WHAT IS ASKED:
Reproduce the data from the line containing "scientific name: Symphyotrichum" through the final line of the data, keeping every character unchanged.

DATASET EXCERPTS:
####
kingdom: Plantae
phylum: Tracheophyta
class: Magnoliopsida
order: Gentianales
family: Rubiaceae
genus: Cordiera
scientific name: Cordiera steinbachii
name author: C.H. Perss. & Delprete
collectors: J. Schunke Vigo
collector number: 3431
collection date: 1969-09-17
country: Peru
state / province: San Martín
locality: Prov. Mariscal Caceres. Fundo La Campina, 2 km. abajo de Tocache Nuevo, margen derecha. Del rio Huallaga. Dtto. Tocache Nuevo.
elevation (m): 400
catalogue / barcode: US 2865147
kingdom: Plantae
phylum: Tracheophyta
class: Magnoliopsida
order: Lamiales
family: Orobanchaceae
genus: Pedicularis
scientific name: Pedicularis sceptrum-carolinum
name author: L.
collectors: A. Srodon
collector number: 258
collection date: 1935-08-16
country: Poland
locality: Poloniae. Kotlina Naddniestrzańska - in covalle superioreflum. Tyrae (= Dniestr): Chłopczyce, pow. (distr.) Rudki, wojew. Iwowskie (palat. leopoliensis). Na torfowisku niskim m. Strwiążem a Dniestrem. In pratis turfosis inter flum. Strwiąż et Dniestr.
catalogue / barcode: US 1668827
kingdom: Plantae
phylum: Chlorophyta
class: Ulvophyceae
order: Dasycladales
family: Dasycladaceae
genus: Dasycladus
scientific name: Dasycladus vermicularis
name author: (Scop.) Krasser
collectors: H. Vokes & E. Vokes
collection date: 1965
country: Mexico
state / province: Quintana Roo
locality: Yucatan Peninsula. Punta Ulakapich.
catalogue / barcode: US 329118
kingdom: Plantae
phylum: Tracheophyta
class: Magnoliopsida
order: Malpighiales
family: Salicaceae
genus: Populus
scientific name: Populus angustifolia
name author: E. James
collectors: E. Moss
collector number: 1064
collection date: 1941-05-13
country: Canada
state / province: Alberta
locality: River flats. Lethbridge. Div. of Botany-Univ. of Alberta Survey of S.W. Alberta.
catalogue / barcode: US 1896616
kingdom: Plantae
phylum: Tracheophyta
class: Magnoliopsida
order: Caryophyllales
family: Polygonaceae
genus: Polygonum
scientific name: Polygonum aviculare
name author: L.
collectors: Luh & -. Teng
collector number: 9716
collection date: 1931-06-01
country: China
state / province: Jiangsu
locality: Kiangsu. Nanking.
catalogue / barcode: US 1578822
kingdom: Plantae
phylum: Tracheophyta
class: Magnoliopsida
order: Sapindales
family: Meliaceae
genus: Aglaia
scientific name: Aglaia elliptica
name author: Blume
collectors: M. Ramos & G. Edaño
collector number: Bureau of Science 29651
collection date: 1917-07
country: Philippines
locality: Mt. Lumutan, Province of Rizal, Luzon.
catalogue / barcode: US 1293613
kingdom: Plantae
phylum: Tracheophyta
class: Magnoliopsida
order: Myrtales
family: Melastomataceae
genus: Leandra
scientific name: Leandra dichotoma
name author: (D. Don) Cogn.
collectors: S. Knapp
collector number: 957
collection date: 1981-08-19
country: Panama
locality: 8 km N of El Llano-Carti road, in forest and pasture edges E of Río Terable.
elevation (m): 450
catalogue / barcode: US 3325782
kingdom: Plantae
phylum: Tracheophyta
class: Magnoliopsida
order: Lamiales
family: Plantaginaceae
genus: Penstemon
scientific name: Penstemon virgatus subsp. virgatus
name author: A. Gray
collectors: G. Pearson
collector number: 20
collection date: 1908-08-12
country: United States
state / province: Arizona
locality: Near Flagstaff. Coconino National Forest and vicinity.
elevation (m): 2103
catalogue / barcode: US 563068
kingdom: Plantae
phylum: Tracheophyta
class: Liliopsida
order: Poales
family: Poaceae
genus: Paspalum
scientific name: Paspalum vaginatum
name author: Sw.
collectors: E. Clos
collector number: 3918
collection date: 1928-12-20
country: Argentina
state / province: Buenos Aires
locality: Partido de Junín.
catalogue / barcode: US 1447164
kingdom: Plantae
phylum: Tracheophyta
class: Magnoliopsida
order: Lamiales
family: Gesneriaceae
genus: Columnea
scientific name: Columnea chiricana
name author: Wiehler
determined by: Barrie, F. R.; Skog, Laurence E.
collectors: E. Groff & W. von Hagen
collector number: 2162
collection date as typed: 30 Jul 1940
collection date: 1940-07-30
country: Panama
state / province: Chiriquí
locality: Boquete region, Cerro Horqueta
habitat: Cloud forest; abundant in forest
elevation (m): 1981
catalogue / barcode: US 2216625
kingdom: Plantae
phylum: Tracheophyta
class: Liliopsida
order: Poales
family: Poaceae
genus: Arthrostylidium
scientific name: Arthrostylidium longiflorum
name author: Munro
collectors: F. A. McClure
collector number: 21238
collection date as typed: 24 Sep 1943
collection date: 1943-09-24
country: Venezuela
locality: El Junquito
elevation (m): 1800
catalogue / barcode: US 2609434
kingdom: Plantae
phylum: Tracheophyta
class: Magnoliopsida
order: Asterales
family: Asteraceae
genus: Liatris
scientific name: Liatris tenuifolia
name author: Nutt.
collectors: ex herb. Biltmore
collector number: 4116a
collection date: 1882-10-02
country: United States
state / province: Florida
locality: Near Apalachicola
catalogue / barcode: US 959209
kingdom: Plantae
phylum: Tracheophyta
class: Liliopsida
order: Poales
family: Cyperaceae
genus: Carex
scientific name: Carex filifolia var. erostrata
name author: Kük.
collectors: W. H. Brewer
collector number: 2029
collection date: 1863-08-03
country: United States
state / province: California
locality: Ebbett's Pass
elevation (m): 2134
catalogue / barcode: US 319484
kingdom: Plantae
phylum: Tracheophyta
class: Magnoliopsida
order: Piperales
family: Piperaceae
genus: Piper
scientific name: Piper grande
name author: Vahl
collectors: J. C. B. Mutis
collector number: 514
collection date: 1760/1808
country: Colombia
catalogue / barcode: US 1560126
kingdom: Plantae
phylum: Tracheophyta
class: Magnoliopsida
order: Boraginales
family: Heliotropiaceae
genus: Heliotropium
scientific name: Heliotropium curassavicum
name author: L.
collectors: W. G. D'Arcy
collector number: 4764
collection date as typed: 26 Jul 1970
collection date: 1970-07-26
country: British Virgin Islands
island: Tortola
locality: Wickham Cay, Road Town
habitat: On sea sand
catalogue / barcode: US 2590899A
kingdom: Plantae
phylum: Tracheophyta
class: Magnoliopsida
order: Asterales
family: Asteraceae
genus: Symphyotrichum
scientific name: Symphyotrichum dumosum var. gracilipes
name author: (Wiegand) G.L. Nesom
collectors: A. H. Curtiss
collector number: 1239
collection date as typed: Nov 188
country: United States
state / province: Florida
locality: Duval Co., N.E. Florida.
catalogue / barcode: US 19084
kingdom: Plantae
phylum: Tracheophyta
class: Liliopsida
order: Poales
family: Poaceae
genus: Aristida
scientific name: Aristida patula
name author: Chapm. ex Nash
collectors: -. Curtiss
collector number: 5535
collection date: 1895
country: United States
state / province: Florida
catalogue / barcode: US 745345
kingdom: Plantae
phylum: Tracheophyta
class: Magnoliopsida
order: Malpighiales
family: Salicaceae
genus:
####
TASK RESPONSE:
scientific name: Symphyotrichum dumosum var. gracilipes
name author: (Wiegand) G.L. Nesom
collectors: A. H. Curtiss
collector number: 1239
collection date as typed: Nov 188
country: United States
state / province: Florida
locality: Duval Co., N.E. Florida.
catalogue / barcode: US 19084
kingdom: Plantae
phylum: Tracheophyta
class: Liliopsida
order: Poales
family: Poaceae
genus: Aristida
scientific name: Aristida patula
name author: Chapm. ex Nash
collectors: -. Curtiss
collector number: 5535
collection date: 1895
country: United States
state / province: Florida
catalogue / barcode: US 745345
kingdom: Plantae
phylum: Tracheophyta
class: Magnoliopsida
order: Malpighiales
family: Salicaceae
genus:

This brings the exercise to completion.